A fine example of the mid-’80s trend to load up the cassette version – and increasingly the CD too, with its rise to format dominance – of albums with extra tracks and/or extended mixes. Win’s wonderful high-tech pop debut, ‘Uh! Tears Baby (A Trash Icon)’, got the treatment good and proper.
So, what’s the difference, you may wonder? In comparison to the standard LP version, there is a longer, extended mix of the re-recorded ‘Un-American Broadcasting’ and two extra bonus 12″ remixes from single releases by way of;
- Shampoo Tears (Remix) – this is the 12″ remix by Michael Brauer.
- You’ve Got The Power (Remix) – this is the Mark Berry extended remix from the re-issue 12″ single.
This latter remix was made famous in Scotland by way of its use in much edited form as the soundtrack to the McEwans lager ‘Escher’ advert (YouTube link). Sadly, not popular enough to launch the single high enough into the charts though to give it the recognition and success it deserved.
The album has never been re-issued, which is mind-boggling really, especially as their follow-up, ‘Freaky Trigger’ was re-issued on CD format back in 2010 now.
Hmm. Odd that I’ve not ever heard if this band before. Should I have? Yow! That first CD goes for serious three figures! But both versions of the sophomore CD are low priced.

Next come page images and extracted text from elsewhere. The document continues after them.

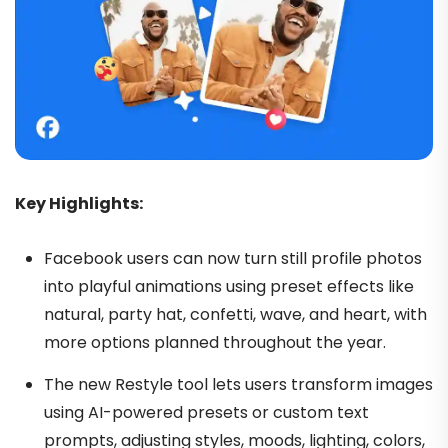
Key Highlights:
Facebook users can now turn still profile photos
into playful animations using preset effects like
natural, party hat, confetti, wave, and heart, with
more options planned throughout the year.
The new Restyle tool lets users transform images
using AI-powered presets or custom text
prompts, adjusting styles, moods, lighting, colors,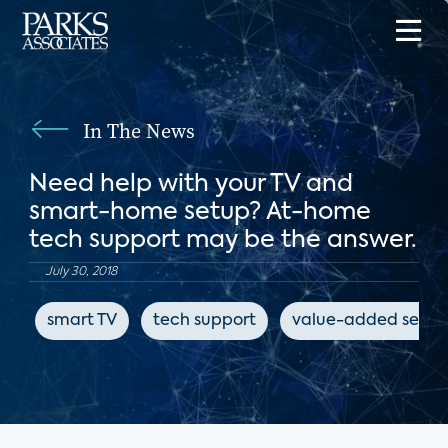
In The News
Need help with your TV and
smart-home setup? At-home
tech support may be the answer.
July 30, 2018
smart TV
tech support
value-added servic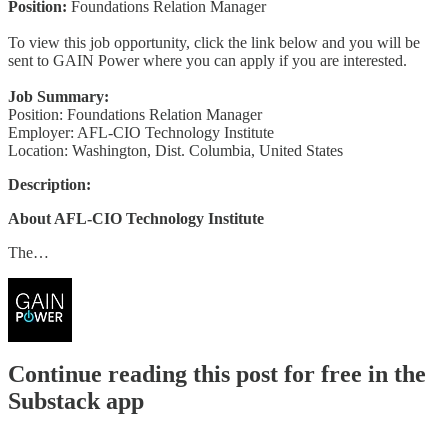
Position:
Foundations Relation Manager
To view this job opportunity, click the link below and you will be
sent to GAIN Power where you can apply if you are interested.
Job Summary:
Position: Foundations Relation Manager
Employer: AFL-CIO Technology Institute
Location: Washington, Dist. Columbia, United States
Description:
About AFL-CIO Technology Institute
The…
Continue reading this post for free in the
Substack app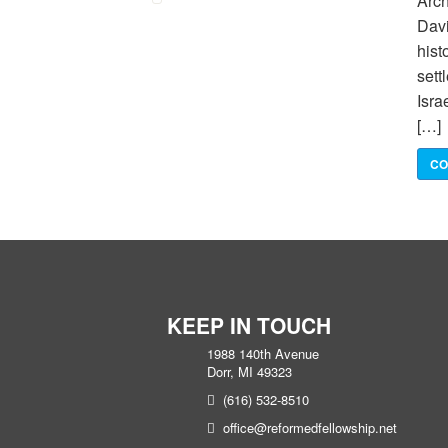
Arch
Davi
hist
sett
Isra
[…]
CO
KEEP IN TOUCH
1988 140th Avenue
Dorr, MI 49323
(616) 532-8510
office@reformedfellowship.net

Win were the much slicker, hyper-pop re-tooling of the Fire Engines, very much tuned in to the same kind of knowing, tongue-very-much-in-cheek game-playing of the ‘80s nothing-to-be-ashamed-of-pure-pop-business-trip-or-is-it? let’s sing and dance before the Cold War gets us vibe that Heaven 17 had been through. Musically, that first album is wonderful, with a similar kind of over the top high-tech pop grandeur to its sound that Propaganda were mining on ‘A Secret Wish’… but with a giddy voiced high kitsch on board for the ride. Produced by David Motion who had done a similar high-tech machine pulse job on Strawberry Switchblade’s album. They perhaps really belonged on ZTT, but instead were on Swamplands (Alan Horne’s post-Postcard label) via London Records and just never cracked the charts enough – despite re-releasing ‘You’ve Got The Power’ a few times – which was fairly clearly on the agenda. In Scotland though, much more popular, since that track graced one of the with-it McEwans lager TV adverts of the time. From the album, check out ‘Shampoo Tears’ and ‘Empty Holsters’ and the singles. My goodness though, David Morion brought much to the party, it seems, when you contrast the low-tech original versions found on singles of tracks such as ‘Un-American Broadcasting’ and ‘Empty Holsters’.